Love Songs picks up the pace with Lonely Days. Not necessarily a traditional love song, I’m sure there are some woman out there who just can’t get enough of three men admitting how lost they’d be without their women. Besides, you need a song to sing a long to.

Also repeated from Number Ones, How Can You Mend A Broken Heart and How Deep is Your Love’s placement here is really un-arguable. Perhaps the number one and number two questions in the universe, and they are both posed by The Brothers Gibb.

My second beef with Number Ones was the exclusion of More Than A Woman, which we find here on Love Songs instead. As much as I love More Than a Woman, I do feel it should have been placed on Number Ones, not Love Songs. Many deserving Brothers Gibb love songs are not here because several other tracks from Number Ones are repeated. A Famous tune like Nights On Broadway, Fanny, or Love Me might have served Love better. I could just go on! I Can’t See Nobody, My World, Run to Me anyone?

The Bee Gees version of Our Love Don’t Throw it All Away was first released on the Greatest album, but the song is more famous via Andy’s rendition. This love lost song can be a tear jerker if you’re in the right mood. Barbra even did a soft and sappy version for Guilty Pleasures. Sweet stuff.

Sometimes you simply can’t go wrong, like with Emotion, for example. This rerecord by the boys showcases their songwriting solidity and yet also tips the hat to the song’s flexibility, like it’s original rendition by Samantha Sang.

Too Much Heaven is another baby soft monster of the Bee Gees catalogue that cannot be ignored. There’s nothing like harmony to melt a woman’s heart.

I’m so glad Heartbreaker and Islands In The Stream get their due here. Originally recorded by Dionne Warwick and Dolly Parton and Kenny Rogers, respectively, these Gibb updates showcase the Brothers’ songwriting talents and importance to the music industry. Oh yes, they were important, and the versions here are spiffy, too.

Juliet is here to represent Robin’s solo career, and I suspect to balance First of May. This high pitched eighties diddy hails from How Old Are You, Robin’s 82 solo venture that’s full of quirky loves songs. Juliet is the best of that lot.

My one beef with Secret Love has always been that it’s on the short side. One of the few bright spots from High Civilization, the boys present a naughty motownesque tune that gets you thinking happy thoughts. Although one could argue The Only Love also belongs here, but I think we should just make a Love Songs Part Two or such for all the excluded Gibby Love tunes.
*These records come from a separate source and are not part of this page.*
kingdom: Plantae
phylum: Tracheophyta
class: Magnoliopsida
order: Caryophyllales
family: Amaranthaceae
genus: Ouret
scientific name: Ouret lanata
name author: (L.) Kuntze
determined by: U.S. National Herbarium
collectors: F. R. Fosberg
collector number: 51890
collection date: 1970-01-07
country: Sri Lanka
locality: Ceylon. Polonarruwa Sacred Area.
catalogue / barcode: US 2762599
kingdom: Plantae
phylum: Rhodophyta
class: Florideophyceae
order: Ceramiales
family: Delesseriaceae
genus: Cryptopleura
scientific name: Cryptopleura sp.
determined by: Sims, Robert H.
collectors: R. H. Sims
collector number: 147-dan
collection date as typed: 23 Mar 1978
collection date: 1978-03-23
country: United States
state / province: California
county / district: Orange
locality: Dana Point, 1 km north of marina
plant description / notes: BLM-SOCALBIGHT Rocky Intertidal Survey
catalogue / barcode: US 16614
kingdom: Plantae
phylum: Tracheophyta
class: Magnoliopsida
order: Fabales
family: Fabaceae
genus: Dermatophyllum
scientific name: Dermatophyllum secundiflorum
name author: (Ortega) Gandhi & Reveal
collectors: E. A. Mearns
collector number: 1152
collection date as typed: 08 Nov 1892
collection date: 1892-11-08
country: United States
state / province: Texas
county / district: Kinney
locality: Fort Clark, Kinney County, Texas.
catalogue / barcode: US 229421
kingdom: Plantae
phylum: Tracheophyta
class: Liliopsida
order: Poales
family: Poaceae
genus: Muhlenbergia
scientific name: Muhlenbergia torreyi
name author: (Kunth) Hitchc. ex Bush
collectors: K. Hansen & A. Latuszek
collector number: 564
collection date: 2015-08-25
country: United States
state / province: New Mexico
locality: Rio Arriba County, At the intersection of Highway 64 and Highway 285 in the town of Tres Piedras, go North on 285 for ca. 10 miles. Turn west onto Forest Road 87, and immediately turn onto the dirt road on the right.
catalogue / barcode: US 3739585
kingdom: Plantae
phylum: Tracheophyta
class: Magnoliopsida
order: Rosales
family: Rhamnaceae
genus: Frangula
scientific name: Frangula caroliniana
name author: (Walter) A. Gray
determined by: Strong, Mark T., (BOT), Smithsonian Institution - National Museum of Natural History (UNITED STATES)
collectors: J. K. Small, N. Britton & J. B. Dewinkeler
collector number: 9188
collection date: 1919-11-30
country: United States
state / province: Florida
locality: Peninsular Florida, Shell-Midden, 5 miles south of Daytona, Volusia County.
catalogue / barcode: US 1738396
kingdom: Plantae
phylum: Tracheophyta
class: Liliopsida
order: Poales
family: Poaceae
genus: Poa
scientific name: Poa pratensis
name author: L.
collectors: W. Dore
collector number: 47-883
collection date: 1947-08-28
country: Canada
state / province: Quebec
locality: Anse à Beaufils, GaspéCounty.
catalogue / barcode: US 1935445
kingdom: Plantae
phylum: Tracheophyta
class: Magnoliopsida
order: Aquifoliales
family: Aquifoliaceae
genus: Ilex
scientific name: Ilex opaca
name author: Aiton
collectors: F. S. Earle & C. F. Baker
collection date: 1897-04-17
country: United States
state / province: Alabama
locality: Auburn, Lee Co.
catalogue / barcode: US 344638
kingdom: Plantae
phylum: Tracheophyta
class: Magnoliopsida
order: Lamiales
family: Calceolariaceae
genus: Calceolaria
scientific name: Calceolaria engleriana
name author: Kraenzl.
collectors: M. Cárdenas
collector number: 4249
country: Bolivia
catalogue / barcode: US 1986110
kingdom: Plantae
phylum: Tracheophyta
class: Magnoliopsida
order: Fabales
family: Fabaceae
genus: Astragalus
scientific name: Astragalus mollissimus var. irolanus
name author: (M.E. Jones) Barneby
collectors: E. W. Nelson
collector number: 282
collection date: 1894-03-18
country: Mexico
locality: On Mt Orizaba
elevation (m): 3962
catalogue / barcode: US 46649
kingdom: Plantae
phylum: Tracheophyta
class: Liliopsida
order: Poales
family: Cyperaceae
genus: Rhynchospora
I think I’m wrong but wasn’t For Whom The Bell Tolls a European number one? In that case it’s on the wrong album, but I digress. This power ballad from Size Isn’t Everything is lucky it found its way here. This later day gem prooves my theory that age and time have no effect on the boys musically. I do also believe that Size’s Heart Like Mine was on European releases of Love Songs.

I’ve never really thought of Closer Than Close as a love song, but Maurice’s kinky track from Still Waters deserves a spot here, in honor of Mo if nothing else. I Could Not Love You More is the real power ballad from Still Waters but both represent the modern ballad style of the boys, and I love it!

Love Songs closes fittingly with Wedding Day. Barry and Robin debated over releasing this song as the second single off This Is Where I Came In, but nothing became of it. The best Bee Gees song of the new century, Wedding Day shows how far the brothers have come as songwriters and men. Gone are the sappy woe is my love diddys. Wedding Day represents that kind of love you just know.

An oddity called Lovers and Friends also appeared on foreign releases of Love Songs, but it is Ronan Keating singing lead. Boo. I haven‘t heard the tune, since I don‘t care much for Ronan Keating, whoever he is.

Although I would have liked more variety on the track list, Love Songs still showcases the mojo of The Brothers Gibb and is the perfect gift for anyone special to you. Oh baby!